Por Alejandro Ribadeneira
El pasado es nuestro verdadero dios. Los humanos nos negamos a dejarlo atrás. Levantamos memoriales enormes sobre las batallas ganadas o sobre las tragedias militares sufridas, resistidas con valor patriótico. Nos encanta el cine ‘histórico’. Y si no tenemos gestas, pues las creamos y saturamos los medios con el mensaje nacional. Creemos, en definitiva, que lo moralmente correcto es recordar.
Quizás la buena memoria no es tan saludable para una nación. El politólogo estadounidense David Rieff acaba de publicar un alegato en contra del abuso de lo que se conoce como ‘memoria histórica’, es decir los recuerdos de un país o una comunidad que proyectados hacia el presente ejercen un poderoso factor simbólico de identificación entre los ciudadanos. Se trata de un concepto desarrollado por el francés Pierre Nora, uno de los precursores de la ‘nueva historia’.
Rieff, nacido en Boston en 1950, se va de lleno en contra de la célebre frase del filósofo estadounidense de origen hispano George Santayana, quien escribió esto en 1905: “Aquellos que no pueden recordar el pasado están condenados a repetirlo”. Sí, se ha vuelto un cliché y los políticos lo sueltan en tiempos de campaña, pero casi 120 años después de lanzado es un versículo que casi nadie contradice. Rieff lo hace en ‘Elogio del olvido’, un ensayo de 170 páginas en el que analiza varios conflictos del mundo para concluir que, muchas veces, la memoria histórica puede ser tóxica para un pueblo.
Se trata de una propuesta que sacude, pues las naciones están fundadas en “profusos legados de recuerdos”, como escribió el historiador francés Ernest Renán en el siglo XIX. El problema es que esos recuerdos no siempre se ajustan a la realidad, a lo que ‘realmente pasó’, pues han llegado alterados, con tramos omitidos, o ajustados a una necesidad concreta, a una narrativa.

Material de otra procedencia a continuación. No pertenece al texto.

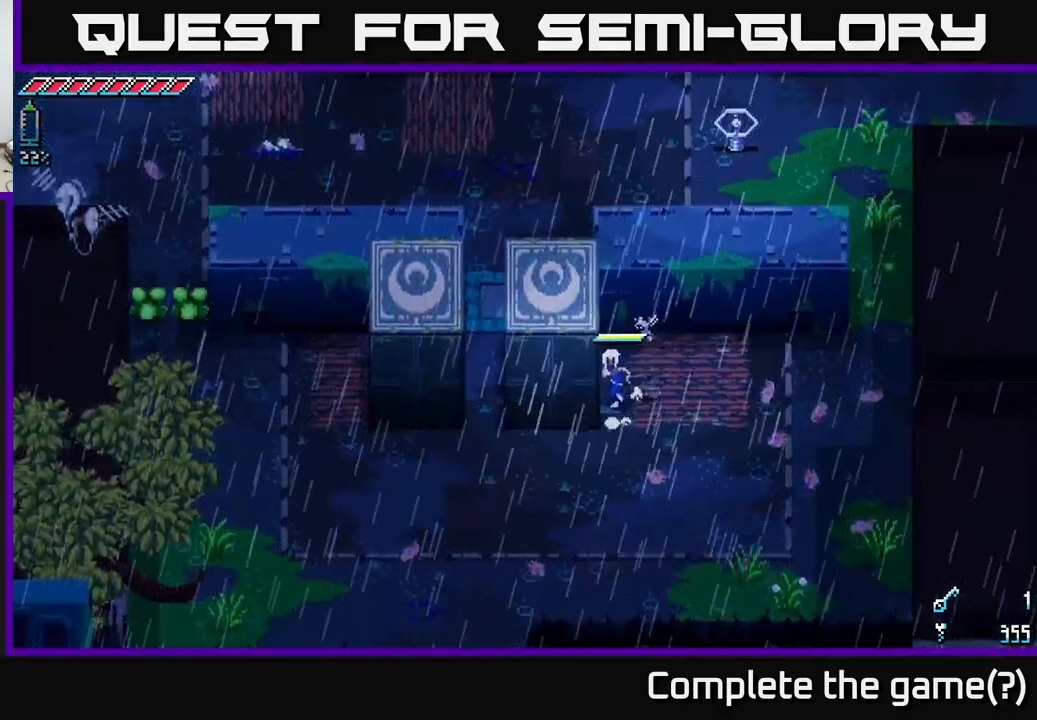
{"buttons": [], "left_stick": "down", "right_stick": "center", "events": [[333, "X", "up"], [383, "left_stick", "down"]]}
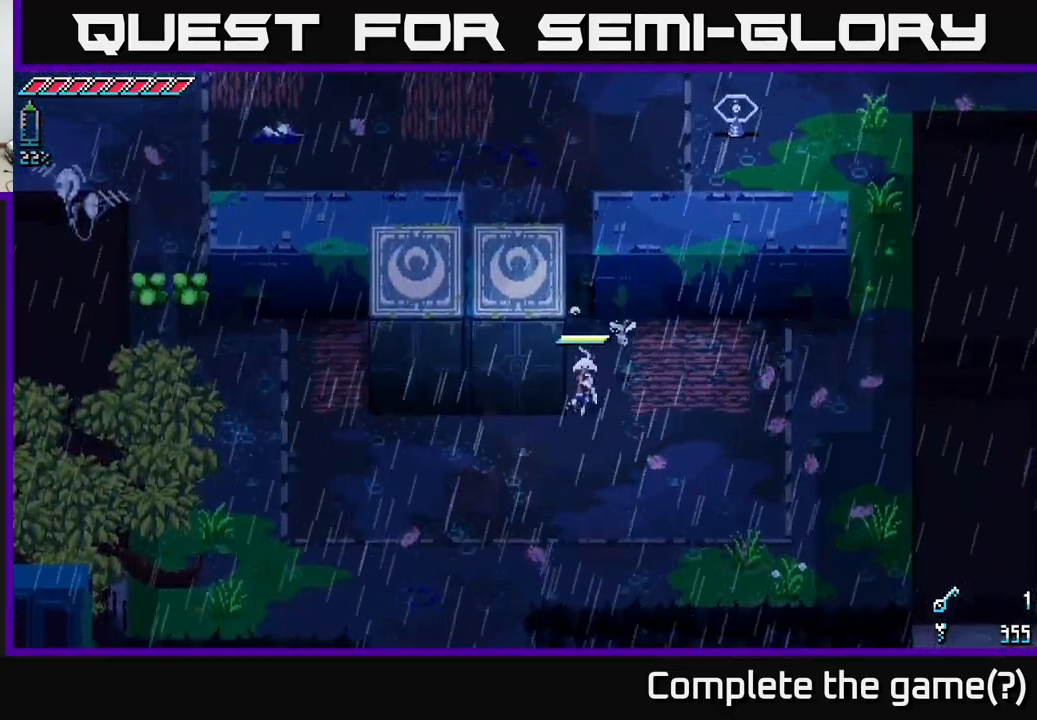
{"buttons": ["X"], "left_stick": "up", "right_stick": "center", "events": [[300, "left_stick", "left"], [417, "left_stick", "up"], [450, "X", "down"]]}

“La vida no es la que uno vivió, sino la que uno recuerda, y cómo la recuerda para contarla”, razonó el colombiano Gabriel García Márquez. Esta frase, pronunciada más bien para cuestiones individuales, también sirve para marcar la diferencia entre historia y memoria colectiva. La primera “adopta necesariamente la forma de un registro, continuamente reescrito a la luz de nuevas evidencias”, según argumenta el francés Pierre Nora.
La memoria colectiva, en cambio, es una herramienta del presente que le otorga sentidos (en plural) al pasado. Esto a su vez crea ‘sitios de memoria’ como monumentos, cementerios, obras artísticas, días de recordación. Son manifestaciones selectivas, parciales y, por eso, manipulables.
Rieff, a lo largo de su texto, razona pasando revista a varios sucesos de la humanidad para desmenuzar los paradójicos efectos de la memoria histórica. Uno es que el revisionismo es inminente y tiende, por su vocación científica de llegar a la ‘verdad’, a dinamitar las bases de esa memoria. Por ejemplo, en Estados Unidos se discute desde 1992, a propósito de los cinco siglos del primer viaje de Cristóbal Colón hacia América, cómo debe ser recordado este marinero italiano.
Desde la fundación de la unión en 1783, se ha enseñado en las escuelas que Colón era valiente e intrépido porque indirectamente está asociado al origen de EE.UU. La revisión de un desubicado Colón, esbirro de un imperio saqueador que ni siquiera supo dónde estaba parado, atentaba contra la memoria colectiva y generó el temor de que la población repudiara el pasado y, por consecuencia, el presente.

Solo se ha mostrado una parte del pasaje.